Craters Everywhere, The Rocky Road for Grain Prices

It seems like I’ve been freezing to death all spring. Of course, that’s a bit of an exaggeration, as SW Ontario and Quebec had been suffering from a cold snap as has all of the greater Midwest corn belt. Earlier in May I woke up to what I thought was rain overnight only to view a 1-inch blanket of snow, something unheard of for May 10th in this part of the country. Needless to say, Toronto and Ottawa recorded their coldest May 10th ever.

I finished planting corn on May 6th as many agronomists across Ontario were advising farmers to pull the pin. Rain and cold temperatures were in the forecast and in these northern climates that’s never a good prescription. I’m still not a proponent of early soybean planting. I’m quite satisfied my soybeans aren’t in the ground yet. Nobody knows the future, that’s for sure, but the memory of planting soybeans last year on June 25th, burns in my memory. It’s still early.

With that as a backdrop, the USDA graced us with their May WASDE report May 12th. I know I was expecting apocalyptic corn numbers and that’s close to what the USDA gave us. For this upcoming season 2020/21 the USDA announced they are expecting a record production of 15.995 billion bushels of corn based on 97 million acres and a yield estimate of 178.5 bushels per acre. Gulp! Man, those are big numbers, which I think pretty well everybody expected. It would seem supply is never our problem when it comes to corn. We’ve built a corn economy which is based on corn genetics increasingly bulletproof in the production arena. The unfortunate timing with the Covid demand destruction makes these numbers so much bigger than we’ve been accustomed to.

Ethanol demand remains high from my standpoint coming in at 5.2 billion bushels. This is down about 178 million bushels from a year ago, but I think we all know what I’m talking about. I’ve even heard some analysts talk about a halving of US ethanol demand based on the cratered gas demand. As we move ahead, the craters along the road might become bigger for when and if the USDA gives a more complete picture of ethanol demand. How much of this ethanol demand is gone and for how long?

I’m actually growing more corn than last year. It’s mainly a rotational concern after 2019 where I didn’t have any wheat and far too many soybeans after being unable to plant all my corn acres. However, looking at the corn fundamentals, I was surely thinking twice last week. However, keep in mind, despite the gloom, nobody knows the future. It’s always darkest on price before the dawn. As is, I’d expect Ontario to have approximately 2.1 million acres of corn this year. However, Statistics Canada says 2.3 million acres of corn for Ontario and 972,100 acres in Quebec, which is up from last year.
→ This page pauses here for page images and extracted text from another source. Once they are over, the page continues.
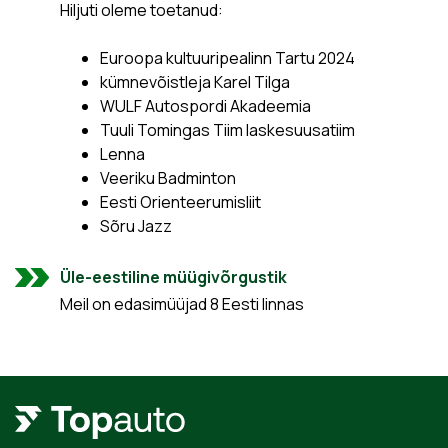
Hiljuti oleme toetanud:
Euroopa kultuuripealinn Tartu 2024
kümnevõistleja Karel Tilga
WULF Autospordi Akadeemia
Tuuli Tomingas Tiim laskesuusatiim
Lenna
Veeriku Badminton
Eesti Orienteerumisliit
Sõru Jazz
Üle-eestiline müügivõrgustik
Meil on edasimüüjad 8 Eesti linnas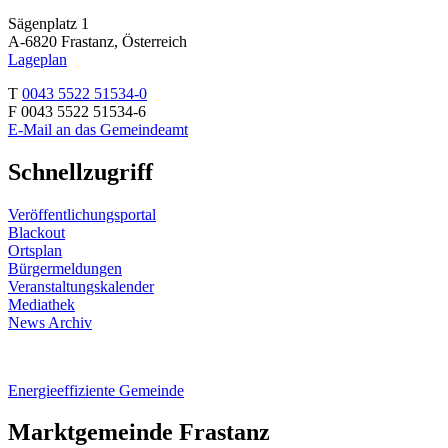
Sägenplatz 1
A-6820 Frastanz, Österreich
Lageplan
T
0043 5522 51534-0
F 0043 5522 51534-6
E-Mail an das Gemeindeamt
Schnellzugriff
Veröffentlichungsportal
Blackout
Ortsplan
Bürgermeldungen
Veranstaltungskalender
Mediathek
News Archiv
Energieeffiziente Gemeinde
Marktgemeinde Frastanz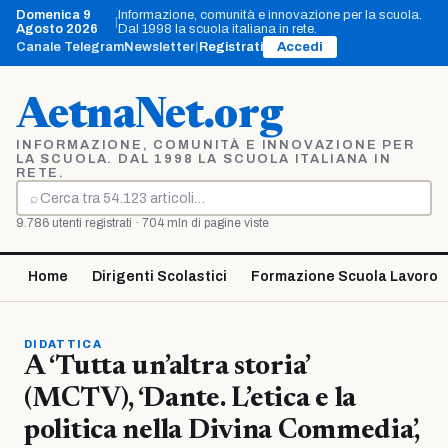
Vai
Domenica 9
Informazione, comunità e innovazione per la scuola.
|
al
Agosto 2026
Dal 1998 la scuola italiana in rete.
contenuto
Canale Telegram
Newsletter
|
Registrati
Accedi
AetnaNet.org
INFORMAZIONE, COMUNITÀ E INNOVAZIONE PER
LA SCUOLA. DAL 1998 LA SCUOLA ITALIANA IN
RETE.
⌕
Cerca
9.786 utenti registrati · 704 mln di pagine viste
Home
Dirigenti Scolastici
Formazione Scuola Lavoro
DIDATTICA
A ‘Tutta un’altra storia’
(MCTV), ‘Dante. L’etica e la
politica nella Divina Commedia’,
Soybeans don’t have the bearish fundamentals, relatively speaking compared to corn. USDA on May 12th estimated a 2020/21 soybean crop of 4.125 billion bushels based on soybean acreage of 83.5 million acres with a yield of 49.8 bushels per acre. New crop ending stocks came in at 405 million bushels which was below trade expectations. However, USDA pegged old crop soybean stocks at 580 million bushels, up 100 million bushels from last month. USDA pegged Brazilian soybean production at 124 MMT, which was down slightly from last month but still a record Argentina soybean production was pegged at 51 MMT. As I write this Dec corn is $3.31/bu, November soybeans are $8.43/bu, nothing to write home about.
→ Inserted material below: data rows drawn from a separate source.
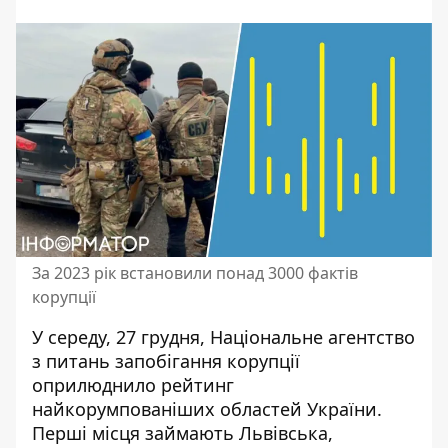
За 2023 рік встановили понад 3000 фактів
корупції
У середу, 27 грудня, Національне агентство
з питань запобігання корупції
оприлюднило
рейтинг
найкорумпованіших областей України
.
Перші місця займають Львівська,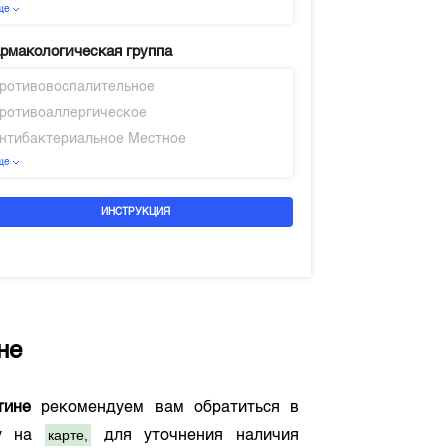
ще
рмакологическая группа
ротивовоспалительное
ротивоаллергическое
нтибактериальное Местное
ще
ИНСТРУКЦИЯ
не
тине
рекомендуем вам обратиться в
карте,
му на
для уточнения наличия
Out of nowhere this in Mid May, the soybean complex caught a sucker punch, I didn’t expect. President Trump suggested that he may cancel the China US Phase 1 agreement over China’s role in the Covid19 debacle. This signal from the President was enough to pull the floor out of the market on the news. There is nothing bullish about that, it has the potential to put us back a couple of years, aside from the Covid19 problems we have now.

The USDA pegged total US wheat production to be down in 2020 from 2019. New crop global wheat stocks were set to increase, substantiating the fact that wheat is grown everywhere and seemingly is never in supply constraint. My wheat looks good, but has been pounded by snow and heavy frost, which my agronomist friends tell me that’s not good. However, to me, it looks fine, despite what the inner agricultural economist within me which says, “I need to get paid more for my wheat”. That’s a long story in 2020.

Looking ahead, you all know the drill. We need demand back and putting Covid to bed will help that. However, the pandemic continues. We have faced low prices before and for the most part come out the other side. Things have a way of working out, even during a pandemic. As rocky as things have been, eventually we’ll find normalcy, even in grain prices. This uneven path is a new one, but eventually it will lead back to a better place.